Down to the last line below, repeat the entries word for word and drop the pictures.

─── MATERIAL PROVIDED

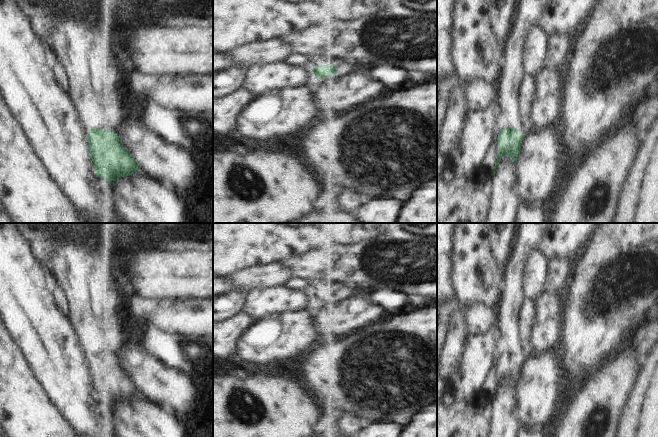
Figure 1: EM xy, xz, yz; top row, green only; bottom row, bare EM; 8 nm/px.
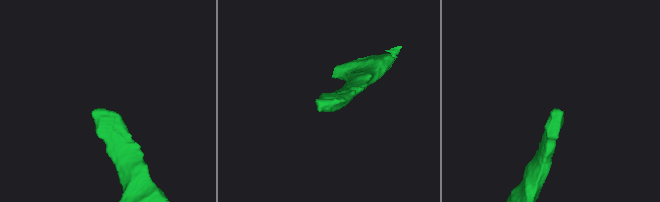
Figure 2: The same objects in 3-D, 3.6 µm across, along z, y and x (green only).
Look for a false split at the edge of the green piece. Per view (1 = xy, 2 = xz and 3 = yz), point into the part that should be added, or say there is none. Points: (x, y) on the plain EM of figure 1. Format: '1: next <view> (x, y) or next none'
1: next xy (89, 275)
2: next none
3: next yz (529, 235)

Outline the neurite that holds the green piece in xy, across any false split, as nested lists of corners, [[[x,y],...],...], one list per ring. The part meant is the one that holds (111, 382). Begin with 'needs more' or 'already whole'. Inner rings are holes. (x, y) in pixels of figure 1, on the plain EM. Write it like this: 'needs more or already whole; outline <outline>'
needs more; outline [[[50,233],[50,235],[54,238],[54,240],[58,243],[58,245],[54,249],[54,253],[49,261],[49,266],[51,271],[55,277],[55,281],[59,284],[59,286],[63,289],[65,296],[67,298],[67,302],[69,305],[69,314],[67,316],[68,320],[70,321],[72,327],[74,328],[75,332],[79,336],[81,343],[84,347],[90,349],[92,352],[90,353],[87,363],[89,365],[89,375],[92,382],[93,390],[99,402],[102,401],[106,402],[106,407],[110,408],[112,405],[118,405],[121,401],[129,400],[133,398],[135,395],[142,395],[139,392],[139,388],[136,385],[135,381],[130,377],[128,372],[122,367],[121,361],[118,358],[115,358],[111,354],[105,354],[101,351],[104,345],[108,342],[115,342],[120,336],[122,335],[124,320],[121,316],[121,310],[124,307],[124,299],[127,295],[127,283],[123,279],[120,270],[122,269],[123,258],[119,254],[116,254],[111,248],[104,249],[96,240],[91,243],[89,240],[86,241],[71,241],[68,237],[62,237],[60,235],[56,235],[54,233]]]

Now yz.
needs more; outline [[[519,223],[514,249],[505,266],[497,308],[497,327],[505,352],[498,359],[499,374],[492,399],[504,379],[512,381],[516,388],[521,375],[525,357],[517,354],[515,349],[519,343],[519,312],[525,298],[522,269],[529,255],[535,248],[539,248],[540,241],[547,235],[549,225],[551,223]]]

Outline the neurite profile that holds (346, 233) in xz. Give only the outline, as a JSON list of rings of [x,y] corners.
[[[329,223],[335,230],[336,241],[342,245],[356,245],[389,231],[390,223]]]

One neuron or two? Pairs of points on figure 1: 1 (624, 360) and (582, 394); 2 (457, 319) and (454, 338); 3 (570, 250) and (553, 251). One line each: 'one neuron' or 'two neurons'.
1: one neuron
2: one neuron
3: one neuron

──────

• REPLY
Figure 1: EM xy, xz, yz; top row, green only; bottom row, bare EM; 8 nm/px.
Figure 2: The same objects in 3-D, 3.6 µm across, along z, y and x (green only).
Look for a false split at the edge of the green piece. Per view (1 = xy, 2 = xz and 3 = yz), point into the part that should be added, or say there is none. Points: (x, y) on the plain EM of figure 1. Format: '1: next <view> (x, y) or next none'
1: next xy (89, 275)
2: next none
3: next yz (529, 235)

Outline the neurite that holds the green piece in xy, across any false split, as nested lists of corners, [[[x,y],...],...], one list per ring. The part meant is the one that holds (111, 382). Begin with 'needs more' or 'already whole'. Inner rings are holes. (x, y) in pixels of figure 1, on the plain EM. Write it like this: 'needs more or already whole; outline <outline>'
needs more; outline [[[50,233],[50,235],[54,238],[54,240],[58,243],[58,245],[54,249],[54,253],[49,261],[49,266],[51,271],[55,277],[55,281],[59,284],[59,286],[63,289],[65,296],[67,298],[67,302],[69,305],[69,314],[67,316],[68,320],[70,321],[72,327],[74,328],[75,332],[79,336],[81,343],[84,347],[90,349],[92,352],[90,353],[87,363],[89,365],[89,375],[92,382],[93,390],[99,402],[102,401],[106,402],[106,407],[110,408],[112,405],[118,405],[121,401],[129,400],[133,398],[135,395],[142,395],[139,392],[139,388],[136,385],[135,381],[130,377],[128,372],[122,367],[121,361],[118,358],[115,358],[111,354],[105,354],[101,351],[104,345],[108,342],[115,342],[120,336],[122,335],[124,320],[121,316],[121,310],[124,307],[124,299],[127,295],[127,283],[123,279],[120,270],[122,269],[123,258],[119,254],[116,254],[111,248],[104,249],[96,240],[91,243],[89,240],[86,241],[71,241],[68,237],[62,237],[60,235],[56,235],[54,233]]]

Now yz.
needs more; outline [[[519,223],[514,249],[505,266],[497,308],[497,327],[505,352],[498,359],[499,374],[492,399],[504,379],[512,381],[516,388],[521,375],[525,357],[517,354],[515,349],[519,343],[519,312],[525,298],[522,269],[529,255],[535,248],[539,248],[540,241],[547,235],[549,225],[551,223]]]

Outline the neurite profile that holds (346, 233) in xz. Give only the outline, as a JSON list of rings of [x,y] corners.
[[[329,223],[335,230],[336,241],[342,245],[356,245],[389,231],[390,223]]]

One neuron or two? Pairs of points on figure 1: 1 (624, 360) and (582, 394); 2 (457, 319) and (454, 338); 3 (570, 250) and (553, 251). One line each: 'one neuron' or 'two neurons'.
1: one neuron
2: one neuron
3: one neuron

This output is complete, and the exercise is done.